Every morning Parker opens the store for business; every day he wonders whether another gunman will walk through the door and put the wrong end of a barrel to his head. He’s survived at least two robberies.

“The police never come by,” Parker tells me. “I don’t have any protection from the criminals. I don’t need a gun at home. I need one here. What does the law say about a situation like mine? I’m sitting here in the dark.”

The light is harsh. Under the old law, neither residents nor business owners could register a handgun. The new law would allow residents to legally own a handgun and use it for self-defense, but business owners are still (self-) defenseless.

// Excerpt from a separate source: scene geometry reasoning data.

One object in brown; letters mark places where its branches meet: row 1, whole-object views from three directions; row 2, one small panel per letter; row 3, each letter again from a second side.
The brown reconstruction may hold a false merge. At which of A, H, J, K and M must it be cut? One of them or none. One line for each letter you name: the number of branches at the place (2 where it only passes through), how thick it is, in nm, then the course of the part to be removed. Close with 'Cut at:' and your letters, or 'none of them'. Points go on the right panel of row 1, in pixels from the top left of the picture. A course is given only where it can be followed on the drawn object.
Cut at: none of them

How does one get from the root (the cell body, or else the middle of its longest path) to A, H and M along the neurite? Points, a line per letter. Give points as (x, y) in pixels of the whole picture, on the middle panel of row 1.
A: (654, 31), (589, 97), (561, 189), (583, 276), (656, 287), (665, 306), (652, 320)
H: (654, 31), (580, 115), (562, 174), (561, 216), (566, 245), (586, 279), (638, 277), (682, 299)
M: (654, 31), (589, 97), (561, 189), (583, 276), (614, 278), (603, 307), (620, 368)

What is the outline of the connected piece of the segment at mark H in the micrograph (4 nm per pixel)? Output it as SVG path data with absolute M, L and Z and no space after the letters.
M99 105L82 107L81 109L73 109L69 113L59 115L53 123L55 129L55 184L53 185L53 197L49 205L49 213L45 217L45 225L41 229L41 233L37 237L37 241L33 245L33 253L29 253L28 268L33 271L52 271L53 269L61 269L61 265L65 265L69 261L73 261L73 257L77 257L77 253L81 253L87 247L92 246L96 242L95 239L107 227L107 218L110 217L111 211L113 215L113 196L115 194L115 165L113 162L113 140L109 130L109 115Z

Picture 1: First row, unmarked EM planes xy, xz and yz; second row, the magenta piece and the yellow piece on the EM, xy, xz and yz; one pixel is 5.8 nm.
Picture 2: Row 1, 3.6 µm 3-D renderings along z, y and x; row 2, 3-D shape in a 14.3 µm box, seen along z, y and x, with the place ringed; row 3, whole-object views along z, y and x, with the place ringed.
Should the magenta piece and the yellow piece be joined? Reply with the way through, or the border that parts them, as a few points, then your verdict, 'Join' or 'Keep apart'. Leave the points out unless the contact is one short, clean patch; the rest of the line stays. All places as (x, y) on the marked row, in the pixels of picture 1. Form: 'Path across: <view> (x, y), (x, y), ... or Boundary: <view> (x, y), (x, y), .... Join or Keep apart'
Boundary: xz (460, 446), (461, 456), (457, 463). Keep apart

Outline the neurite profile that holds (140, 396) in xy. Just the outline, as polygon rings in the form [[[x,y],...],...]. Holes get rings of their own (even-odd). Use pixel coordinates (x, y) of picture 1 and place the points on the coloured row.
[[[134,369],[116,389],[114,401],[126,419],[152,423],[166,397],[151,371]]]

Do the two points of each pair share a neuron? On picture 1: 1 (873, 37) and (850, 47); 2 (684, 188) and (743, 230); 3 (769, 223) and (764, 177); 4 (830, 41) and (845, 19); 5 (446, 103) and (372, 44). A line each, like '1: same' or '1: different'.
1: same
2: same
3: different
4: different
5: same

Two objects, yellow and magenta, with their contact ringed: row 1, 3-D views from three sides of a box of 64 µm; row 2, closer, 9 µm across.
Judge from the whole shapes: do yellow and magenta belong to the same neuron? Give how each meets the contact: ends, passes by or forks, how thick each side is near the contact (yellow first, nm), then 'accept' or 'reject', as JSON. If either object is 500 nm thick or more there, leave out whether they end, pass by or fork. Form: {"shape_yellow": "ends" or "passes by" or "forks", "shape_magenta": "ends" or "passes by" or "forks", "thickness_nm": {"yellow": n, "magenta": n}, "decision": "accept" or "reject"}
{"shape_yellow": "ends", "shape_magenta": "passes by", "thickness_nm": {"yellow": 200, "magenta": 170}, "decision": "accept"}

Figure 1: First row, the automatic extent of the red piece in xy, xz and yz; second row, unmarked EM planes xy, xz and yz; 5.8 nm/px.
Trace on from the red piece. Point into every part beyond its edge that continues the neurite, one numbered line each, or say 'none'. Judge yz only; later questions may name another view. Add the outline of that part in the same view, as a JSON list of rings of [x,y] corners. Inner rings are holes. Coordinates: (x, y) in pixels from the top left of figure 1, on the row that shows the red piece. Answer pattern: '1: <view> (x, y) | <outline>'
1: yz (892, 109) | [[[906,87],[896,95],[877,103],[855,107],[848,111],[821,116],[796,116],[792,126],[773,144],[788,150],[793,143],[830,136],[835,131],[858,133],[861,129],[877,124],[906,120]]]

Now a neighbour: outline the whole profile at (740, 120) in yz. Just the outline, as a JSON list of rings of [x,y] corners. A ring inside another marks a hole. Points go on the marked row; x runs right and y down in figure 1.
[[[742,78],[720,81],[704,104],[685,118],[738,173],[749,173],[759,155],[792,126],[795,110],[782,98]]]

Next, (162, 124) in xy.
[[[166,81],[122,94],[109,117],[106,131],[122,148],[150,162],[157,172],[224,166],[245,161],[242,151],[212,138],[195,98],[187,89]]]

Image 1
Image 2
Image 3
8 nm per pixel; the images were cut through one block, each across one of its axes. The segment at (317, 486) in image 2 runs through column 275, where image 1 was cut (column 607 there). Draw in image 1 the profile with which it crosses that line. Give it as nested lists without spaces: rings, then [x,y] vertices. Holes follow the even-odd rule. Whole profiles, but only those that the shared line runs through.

Stores get held up all the time. We often read about a shopkeeper shot in the course of a robbery. Judging from the flak already filling the air about the gun law, the fact that shop owners need protection will not be part of the conversation.

Instead, zealots will joust over inane and arcane disputes about whether D.C. has the right to ban semiautomatic weapons. My guess is this legal gunplay will occupy lawyers and judges for the next decade. Meanwhile, Irving Parker has already drawn his personal line of fire.

“I would rather be telling a judge why I did this or that,” he says, “as opposed to lying in a casket.”

A tough choice, but a logical one — which should be a legal one.